Marble/MacCompiling
Marble can be built for macOS (originally Mac OS X) platforms. Currently, as of 4th January 2017, however, there are no current or supported official binaries available. Patches are available that support building portable Marble app bundles and the DMG packaging for macOS are available on Phabricator; they have not yet been imported in to the main repository.
Prerequisites
Installing Marble requires the following libraries and utilities available on your system:
- Xcode, a suitable version for your operating system, along with its command-line tools, if your Xcode package (as in most recent builds for 10.7 and up) does not include them.
- CMake, a version greater than 3.0, as specified in the main CMakeLists.txt file; this can be obtained as from either a binary from the project's website, the recommended method, or from a package manager, such as Homebrew, MacPorts, or Fink.

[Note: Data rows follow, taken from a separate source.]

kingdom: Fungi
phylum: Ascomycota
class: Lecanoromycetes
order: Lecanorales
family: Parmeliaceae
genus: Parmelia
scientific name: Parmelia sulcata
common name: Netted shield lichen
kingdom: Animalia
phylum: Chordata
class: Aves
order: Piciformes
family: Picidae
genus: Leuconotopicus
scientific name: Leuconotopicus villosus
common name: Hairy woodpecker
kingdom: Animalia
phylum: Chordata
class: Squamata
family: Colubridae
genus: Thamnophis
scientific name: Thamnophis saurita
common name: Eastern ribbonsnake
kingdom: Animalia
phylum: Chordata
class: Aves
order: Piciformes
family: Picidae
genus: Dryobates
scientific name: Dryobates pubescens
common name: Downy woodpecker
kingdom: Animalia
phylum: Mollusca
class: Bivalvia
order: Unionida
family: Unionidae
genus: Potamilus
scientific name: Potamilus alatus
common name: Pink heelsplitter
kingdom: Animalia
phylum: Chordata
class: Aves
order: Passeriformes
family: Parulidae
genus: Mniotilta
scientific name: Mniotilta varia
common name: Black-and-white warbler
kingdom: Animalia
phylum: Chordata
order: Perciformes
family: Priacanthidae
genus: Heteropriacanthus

- A Qt 4 or 5 SDK. A version from their website is preferred, and is required if you want to end up with a portable app bundle; package maintainers do not typically support the use of their libraries to create an app bundle, and often do not have working deploy utilities.
marble-kde
If you wish to compile the KDE version, marble-kde
, then you will need extra KDE libraries installed on your computer:
- KDE Foundation 5 (KF5).
Compilation
marble-qt (without KF5)
Following this guide, retrieve the source code by tarball or from the anonymous git
repository.
Using GNU make to compile Marble (recommended)
Create a new build
directory inside the new clone, then change to it, and run CMake in it, like so:
$ mkdir build $ cd build $ cmake -DCMAKE_BUILD_TYPE=release -DWITH_KF5=FALSE -DCMAKE_INSTALL_PREFIX=<a user defined prefix> ..
<a user defined prefix>
is replaced with your chosen prefix folder.
You can then use GNU Make to compile Marble, then install the bundle and libraries to the prefix:
$ make install
Speeding up compilation
You may choose to use more than one thread (specified by -jX
, where X
is the amount of threads to use in compilation). For example, to use the same amount of threads as the number of logical CPU cores on your computer, and assumes you use bash
or another sh
-based shell:
$ make install -j$(sysctl -n hw.ncpu)
With fish
as your shell:
$ make install -j(sysctl -n hw.ncpu)
Using Xcode and xcodebuild to compile Marble
Alternatively, you can use CMake to create an Xcode project for Marble:
$ mkdir build $ cd build $ cmake -DCMAKE_BUILD_TYPE=release -DWITH_KF5=FALSE -DCMAKE_INSTALL_PREFIX=<a user defined prefix> -G 'Xcode' ..
Then, either open the Xcode project:
$ open Marble.xcodeproj
or use xcodebuild:
$ xcodebuild -project Marble -target Marble.app
This application, however, is not portable: if you would like to create a system library independent app bundle, and a distributable disk image, see Marble/MacPackaging.